Acacia floribunda, commonly known as white sally wattle, gossamer wattle, river wattle or white-sallow wattle, is a species of flowering plant in the family Fabaceae and is endemic to eastern Australia. It is a spreading shrub or tree with often pendulous branches covered with soft hairs, linear to narrowly lance-shaped phyllodes, spikes of pale yellow to more or less white flowers and straight to strongly curved, firmly papery pods.

==Description==
Acacia floribunda is a spreading shrub or tree that typically grows to a height of 2–8 m and has smooth grey bark, sometimes becoming rough, and pendulous branches often covered with soft hairs. Its phyllodes are linear to narrowly lance-shaped, 50–190 mm long, 1.5–12 mm wide, thin and pliable with up to three main veins. The flowers are borne in one or two loosely packed spikes 20–80 mm long on a very short peduncle. Flowering usually occurs from June to September and the pods are more or less cylindrical, mostly straight to strongly curved, 60–120 mm long, 2–4 mm wide, firmly papery and more or less constricted between the seeds. The seeds are elliptic, 3–5 mm long and glossy brown with a small aril.

==Taxonomy==
This species was first formally described in 1803 by Étienne Pierre Ventenat who gave it the name Mimosa floribunda in his Choix de Plantes, dont la plupart sont cultivees dans le jardin de Cels from specimens collected at Botany Bay. In 1806, Carl Ludwig Willdenow transferred the species to Acacia as A. floribunda in Species Plantarum.
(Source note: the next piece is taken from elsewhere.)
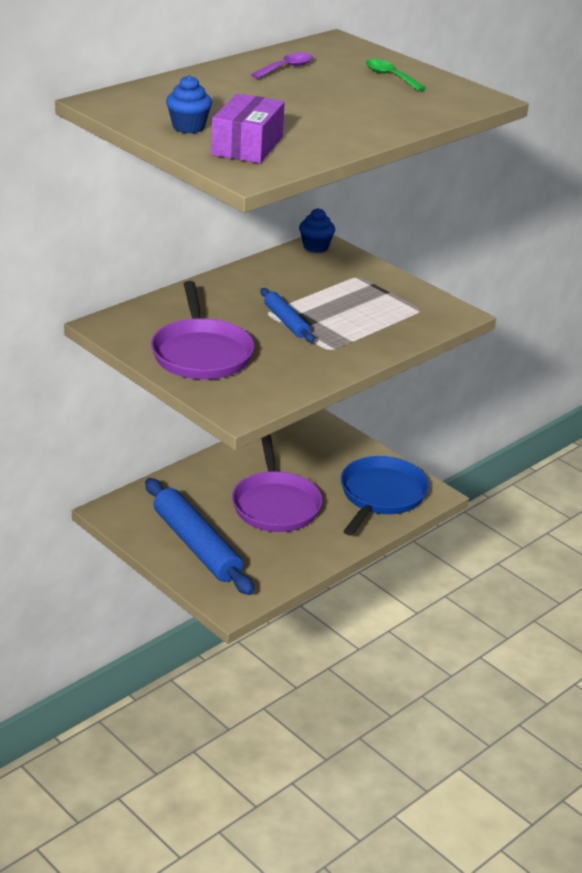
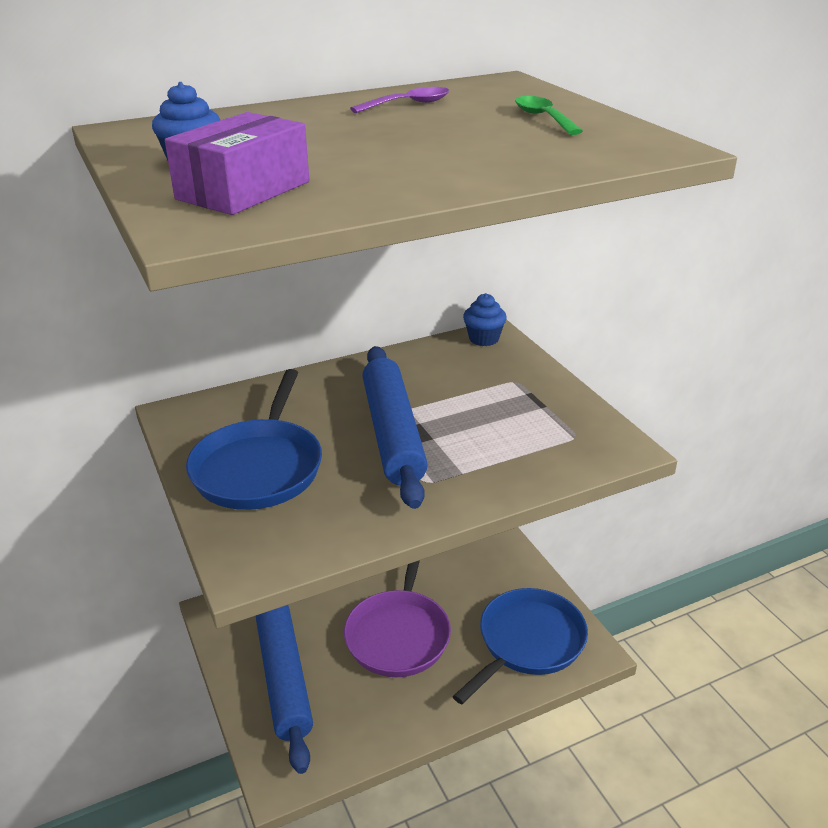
camera: 20 degrees right, 0 degrees up
(201, 353) = (259, 468): purple pan -> blue pan
(286, 321) = (392, 433): blue rolling pin -> blue rolling pin, size x1.91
The specific epithet (floribunda) means 'free-flowering'.

==Distribution and habitat==
White sally wattle is widespread in forests and woodland from Stanthorpe, Mount Barney and Tambourine Mountain in south-eastern Queensland through New South Wales to Briagolong in eastern Victoria with an isolated occurrence at Nambour. It mainly grows in coastal sclerophyll communities, often in sandy soil, and is common along the banks of streams. It is naturalised in other places in Victoria and Tasmania and possibly the Australian Capital Territory.

== Use in horticulture ==
In landscaping, Acacia floribunda is very useful for controlling erosion, especially in gullies. It is also useful as a hedge or screen plant. It can be propagated from scarified seed or treatment with boiling water.

== Phytochemistry ==
The phyllodes, twigs and bark of this species contains the compound NN-Dimethyltryptamine (DMT) (0.4-0.5%) and other substituted tryptamines.